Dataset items

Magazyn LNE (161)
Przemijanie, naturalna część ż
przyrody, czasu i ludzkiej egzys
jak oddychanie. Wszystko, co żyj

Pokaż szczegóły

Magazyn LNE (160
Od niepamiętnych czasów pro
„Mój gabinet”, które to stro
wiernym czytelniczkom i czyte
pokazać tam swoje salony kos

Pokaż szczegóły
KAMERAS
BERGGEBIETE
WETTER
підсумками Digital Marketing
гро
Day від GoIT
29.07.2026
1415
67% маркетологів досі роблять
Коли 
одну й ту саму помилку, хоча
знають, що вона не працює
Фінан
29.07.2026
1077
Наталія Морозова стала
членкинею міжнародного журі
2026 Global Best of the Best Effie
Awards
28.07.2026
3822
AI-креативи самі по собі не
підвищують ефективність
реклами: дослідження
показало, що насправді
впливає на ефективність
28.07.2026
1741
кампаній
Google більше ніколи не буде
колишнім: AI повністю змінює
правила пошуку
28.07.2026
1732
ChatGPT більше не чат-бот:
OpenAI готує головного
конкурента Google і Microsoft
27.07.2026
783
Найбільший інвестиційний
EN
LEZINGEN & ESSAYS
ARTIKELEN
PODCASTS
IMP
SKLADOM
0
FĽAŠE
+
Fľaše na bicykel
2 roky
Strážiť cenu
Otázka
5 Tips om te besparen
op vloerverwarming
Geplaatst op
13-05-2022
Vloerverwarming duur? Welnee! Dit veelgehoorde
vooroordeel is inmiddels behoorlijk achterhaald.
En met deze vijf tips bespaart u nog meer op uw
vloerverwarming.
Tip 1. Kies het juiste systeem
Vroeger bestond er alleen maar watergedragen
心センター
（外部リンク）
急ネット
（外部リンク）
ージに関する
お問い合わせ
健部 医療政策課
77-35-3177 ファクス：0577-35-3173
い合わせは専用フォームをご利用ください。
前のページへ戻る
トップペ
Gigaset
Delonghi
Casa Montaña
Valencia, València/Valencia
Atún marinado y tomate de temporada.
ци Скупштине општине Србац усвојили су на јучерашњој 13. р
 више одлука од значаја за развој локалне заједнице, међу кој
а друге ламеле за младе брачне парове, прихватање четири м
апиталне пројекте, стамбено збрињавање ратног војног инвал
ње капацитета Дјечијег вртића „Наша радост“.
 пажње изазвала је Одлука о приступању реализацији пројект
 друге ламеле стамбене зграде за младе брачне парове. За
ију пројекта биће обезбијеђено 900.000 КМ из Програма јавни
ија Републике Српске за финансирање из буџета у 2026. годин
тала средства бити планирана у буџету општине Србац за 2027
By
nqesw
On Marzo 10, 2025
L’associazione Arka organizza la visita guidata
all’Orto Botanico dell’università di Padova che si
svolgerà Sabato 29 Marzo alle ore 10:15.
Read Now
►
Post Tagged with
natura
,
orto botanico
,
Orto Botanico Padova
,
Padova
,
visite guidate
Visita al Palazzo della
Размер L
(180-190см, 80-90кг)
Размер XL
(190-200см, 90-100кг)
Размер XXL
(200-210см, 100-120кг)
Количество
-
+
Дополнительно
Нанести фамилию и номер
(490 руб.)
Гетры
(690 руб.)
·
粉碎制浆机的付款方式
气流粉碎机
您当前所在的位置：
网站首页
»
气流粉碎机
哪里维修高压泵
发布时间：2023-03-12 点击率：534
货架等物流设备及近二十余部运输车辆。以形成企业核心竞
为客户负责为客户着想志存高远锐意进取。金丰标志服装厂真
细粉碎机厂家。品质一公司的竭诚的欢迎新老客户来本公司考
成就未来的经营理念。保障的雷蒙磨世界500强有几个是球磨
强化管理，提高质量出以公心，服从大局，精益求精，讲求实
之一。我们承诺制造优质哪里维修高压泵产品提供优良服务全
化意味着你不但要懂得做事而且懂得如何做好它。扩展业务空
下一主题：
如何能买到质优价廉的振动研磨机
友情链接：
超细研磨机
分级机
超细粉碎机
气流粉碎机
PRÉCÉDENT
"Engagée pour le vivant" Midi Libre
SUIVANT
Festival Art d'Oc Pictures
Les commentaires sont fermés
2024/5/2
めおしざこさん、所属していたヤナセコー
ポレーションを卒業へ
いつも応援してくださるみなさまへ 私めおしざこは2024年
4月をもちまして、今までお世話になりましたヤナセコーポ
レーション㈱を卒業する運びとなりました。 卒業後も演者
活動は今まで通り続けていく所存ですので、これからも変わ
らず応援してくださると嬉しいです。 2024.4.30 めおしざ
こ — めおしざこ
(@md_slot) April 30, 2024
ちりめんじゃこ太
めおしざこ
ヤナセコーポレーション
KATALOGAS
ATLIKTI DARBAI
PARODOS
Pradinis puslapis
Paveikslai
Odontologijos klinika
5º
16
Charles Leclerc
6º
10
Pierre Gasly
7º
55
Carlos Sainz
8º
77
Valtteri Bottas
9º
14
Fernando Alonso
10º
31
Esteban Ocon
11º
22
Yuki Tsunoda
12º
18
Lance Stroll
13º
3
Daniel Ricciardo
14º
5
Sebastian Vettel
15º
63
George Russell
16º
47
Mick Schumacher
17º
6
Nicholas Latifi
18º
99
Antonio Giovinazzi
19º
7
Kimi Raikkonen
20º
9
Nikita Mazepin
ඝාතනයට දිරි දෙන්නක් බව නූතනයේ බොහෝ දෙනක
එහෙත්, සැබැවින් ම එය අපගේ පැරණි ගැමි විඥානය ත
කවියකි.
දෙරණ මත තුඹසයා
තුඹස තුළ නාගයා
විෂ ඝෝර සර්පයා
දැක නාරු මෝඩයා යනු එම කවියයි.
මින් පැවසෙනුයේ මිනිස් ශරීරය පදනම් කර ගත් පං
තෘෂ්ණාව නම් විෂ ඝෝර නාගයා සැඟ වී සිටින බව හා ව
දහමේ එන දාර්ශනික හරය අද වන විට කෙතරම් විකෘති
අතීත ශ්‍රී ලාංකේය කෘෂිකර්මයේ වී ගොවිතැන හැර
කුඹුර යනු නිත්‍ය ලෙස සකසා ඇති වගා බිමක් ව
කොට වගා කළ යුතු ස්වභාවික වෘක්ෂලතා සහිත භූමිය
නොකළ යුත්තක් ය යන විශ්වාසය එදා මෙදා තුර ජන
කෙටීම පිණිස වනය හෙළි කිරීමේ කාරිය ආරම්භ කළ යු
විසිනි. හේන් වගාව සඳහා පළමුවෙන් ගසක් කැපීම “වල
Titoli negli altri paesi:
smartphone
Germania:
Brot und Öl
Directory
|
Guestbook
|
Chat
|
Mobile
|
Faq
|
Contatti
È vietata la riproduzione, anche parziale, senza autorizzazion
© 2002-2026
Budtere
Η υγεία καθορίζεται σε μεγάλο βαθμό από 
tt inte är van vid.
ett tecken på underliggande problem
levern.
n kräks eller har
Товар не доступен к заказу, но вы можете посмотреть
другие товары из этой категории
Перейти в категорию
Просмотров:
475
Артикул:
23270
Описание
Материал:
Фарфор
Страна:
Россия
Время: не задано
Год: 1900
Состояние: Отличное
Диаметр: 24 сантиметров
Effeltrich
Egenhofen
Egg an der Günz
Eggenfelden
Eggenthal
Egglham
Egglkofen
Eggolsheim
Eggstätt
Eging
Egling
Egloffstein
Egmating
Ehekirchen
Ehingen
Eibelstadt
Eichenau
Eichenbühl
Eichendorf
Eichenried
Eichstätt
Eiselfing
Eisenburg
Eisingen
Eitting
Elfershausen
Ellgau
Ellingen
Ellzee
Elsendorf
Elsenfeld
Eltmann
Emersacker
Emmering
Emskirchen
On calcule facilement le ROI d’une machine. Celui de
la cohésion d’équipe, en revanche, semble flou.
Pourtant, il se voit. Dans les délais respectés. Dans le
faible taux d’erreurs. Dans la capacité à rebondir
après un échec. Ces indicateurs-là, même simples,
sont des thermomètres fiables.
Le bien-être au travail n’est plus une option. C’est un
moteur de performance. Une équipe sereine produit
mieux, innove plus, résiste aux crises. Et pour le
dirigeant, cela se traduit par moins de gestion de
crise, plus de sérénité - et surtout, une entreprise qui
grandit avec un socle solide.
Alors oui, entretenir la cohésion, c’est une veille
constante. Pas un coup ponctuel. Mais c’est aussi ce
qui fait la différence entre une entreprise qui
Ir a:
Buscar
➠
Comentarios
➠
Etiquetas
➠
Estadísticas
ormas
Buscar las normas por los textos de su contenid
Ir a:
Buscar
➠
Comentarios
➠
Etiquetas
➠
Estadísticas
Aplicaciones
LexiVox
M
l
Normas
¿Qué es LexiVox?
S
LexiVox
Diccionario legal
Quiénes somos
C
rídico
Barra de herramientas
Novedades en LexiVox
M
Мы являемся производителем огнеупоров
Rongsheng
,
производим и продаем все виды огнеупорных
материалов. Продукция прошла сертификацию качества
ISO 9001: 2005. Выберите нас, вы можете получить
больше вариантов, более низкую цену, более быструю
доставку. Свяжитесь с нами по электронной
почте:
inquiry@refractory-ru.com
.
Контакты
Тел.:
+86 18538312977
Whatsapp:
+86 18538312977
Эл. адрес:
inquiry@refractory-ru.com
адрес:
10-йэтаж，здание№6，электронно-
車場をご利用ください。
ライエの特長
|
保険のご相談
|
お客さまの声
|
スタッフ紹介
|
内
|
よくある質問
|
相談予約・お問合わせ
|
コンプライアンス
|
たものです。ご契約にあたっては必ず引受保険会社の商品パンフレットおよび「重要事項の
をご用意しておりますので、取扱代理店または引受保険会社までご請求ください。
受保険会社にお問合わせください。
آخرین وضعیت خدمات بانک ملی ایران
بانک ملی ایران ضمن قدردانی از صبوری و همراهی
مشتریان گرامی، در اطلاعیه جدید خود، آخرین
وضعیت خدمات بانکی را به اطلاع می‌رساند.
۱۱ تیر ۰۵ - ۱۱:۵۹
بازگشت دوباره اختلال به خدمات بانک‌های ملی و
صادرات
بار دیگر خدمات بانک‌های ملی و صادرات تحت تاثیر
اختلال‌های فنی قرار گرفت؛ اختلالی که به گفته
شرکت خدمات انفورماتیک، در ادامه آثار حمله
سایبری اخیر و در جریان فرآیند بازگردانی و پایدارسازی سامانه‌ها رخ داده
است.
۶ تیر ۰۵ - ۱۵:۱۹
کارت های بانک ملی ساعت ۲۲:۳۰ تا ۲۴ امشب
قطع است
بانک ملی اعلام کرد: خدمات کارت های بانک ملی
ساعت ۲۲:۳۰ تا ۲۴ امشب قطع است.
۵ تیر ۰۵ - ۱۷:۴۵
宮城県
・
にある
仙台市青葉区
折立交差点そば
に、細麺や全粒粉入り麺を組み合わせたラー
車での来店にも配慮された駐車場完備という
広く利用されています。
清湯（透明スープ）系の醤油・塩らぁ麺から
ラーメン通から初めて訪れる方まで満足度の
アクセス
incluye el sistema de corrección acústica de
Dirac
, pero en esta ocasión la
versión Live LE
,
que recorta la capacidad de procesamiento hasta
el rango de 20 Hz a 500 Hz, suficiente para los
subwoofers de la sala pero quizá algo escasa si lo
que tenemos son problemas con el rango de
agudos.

◆ **TO-DO ITEM**:
Go through the records and report each line that contains "брачне".

◆ **WRITTEN REPLY**:
а друге ламеле за младе брачне парове, прихватање четири м
 друге ламеле стамбене зграде за младе брачне парове. За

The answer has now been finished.